In case you have been living under a rock for the last 10 years, the USA has some serious fiscal issues and debt problems that must be addressed, and the Tea Party is the movement that is going dedicated to demand fiscal responsibility. These are the most serious issues of our time, and we should question the motives of the people who are not only spreading hate and lies, but equally devastating is the slight-of-hand to take our eyes off the crucial issue of debts and deficits.
The Winston Group, a GOP polling firm, last year showed that 13 percent of tea partiers were Democrats; Gallup put the number at 15 percent.
On the lower end, the number was 9 percent in a TargetPoint poll and just 4 percent in a CNN-Opinion Research poll.
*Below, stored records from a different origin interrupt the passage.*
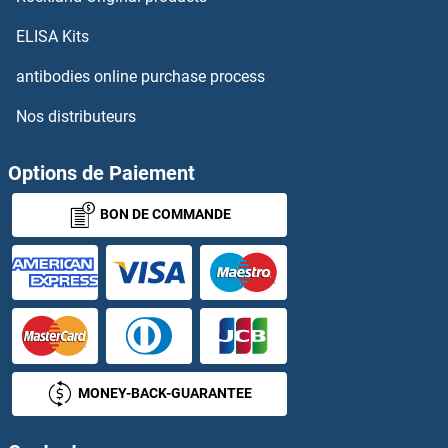
MAPK8/9/10
ELISA Kits
MAPK8A
antibodies online purchase process
Nos distributeurs
MAPK8IP1
MAPKAP Kinase 2
Options de Paiement
BON DE COMMANDE
MAPKAP Kinase 3
MAPKAP Kinase 5
MAPKAP1
MAPKBP1
MONEY-BACK-GUARANTEE
MAPKSP1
More recently, a poll for Resurgent Republic, a Republican-aligned conglomerate of pollsters and consultants, showed that 11 percent of those who viewed the tea party favorably were Democrats. (That’s not an ideal measure, of course, since one need not be a tea party member to view it favorably.)
Who are these tea party Democrats?
Republican pollster Dan Hazelwood said that just as some Democrats moved to the GOP because of social issues in recent decades, some are now moving to the tea party because of fiscal issues.
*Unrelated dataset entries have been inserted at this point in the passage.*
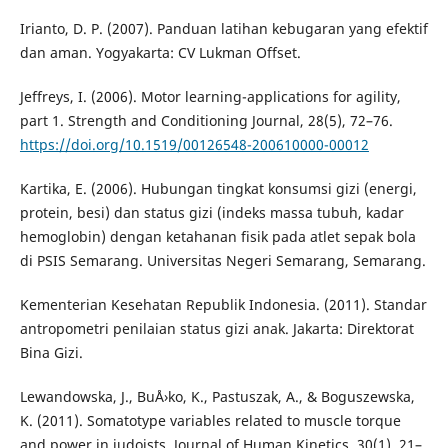
Irianto, D. P. (2007). Panduan latihan kebugaran yang efektif
dan aman. Yogyakarta: CV Lukman Offset.
Jeffreys, I. (2006). Motor learning-applications for agility,
part 1. Strength and Conditioning Journal, 28(5), 72–76.
https://doi.org/10.1519/00126548-200610000-00012
Kartika, E. (2006). Hubungan tingkat konsumsi gizi (energi,
protein, besi) dan status gizi (indeks massa tubuh, kadar
hemoglobin) dengan ketahanan fisik pada atlet sepak bola
di PSIS Semarang. Universitas Negeri Semarang, Semarang.
Kementerian Kesehatan Republik Indonesia. (2011). Standar
antropometri penilaian status gizi anak. Jakarta: Direktorat
Bina Gizi.
Lewandowska, J., BuÅ›ko, K., Pastuszak, A., & Boguszewska,
K. (2011). Somatotype variables related to muscle torque
and power in judoists. Journal of Human Kinetics, 30(1), 21–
“They have the same populist point of view of the rest of the tea party movement,” Hazelwood said. “Their ideal would be a Dennis Kucinich type who was anti-spending and for budget austerity. So they are people who are adrift on the left because of spending and on the right because of social issues.”
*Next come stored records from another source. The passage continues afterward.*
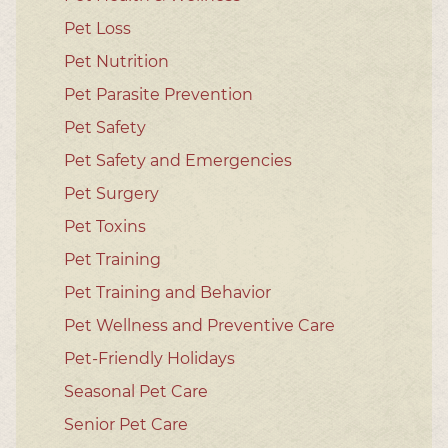
Pet Loss
Pet Nutrition
Pet Parasite Prevention
Pet Safety
Pet Safety and Emergencies
Pet Surgery
Pet Toxins
Pet Training
Pet Training and Behavior
Pet Wellness and Preventive Care
Pet-Friendly Holidays
Seasonal Pet Care
Senior Pet Care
Though there has been some intermingling between the two camps, the country has yet to see a formidable Democrat emerge as a tea party candidate.
In the 2010 election cycle, the Tea Party Express endorsed a “Blue Dog” Democrat, Rep. Walt Minnick of Idaho, in his unsuccessful reelection bid
Former Democratic nominee Jack Davis ran on the “Tea Party” line in the recent New York special election but received just 9 percent of the vote. (Davis had run three times before as a Democrat and seemed to have a flexible ideology.)
There was also a Democratic tea party supporter who ran a meagerly funded primary campaign against Rep. Kathy Castor (D-Fla.) in 2010, taking 15 percent of the vote.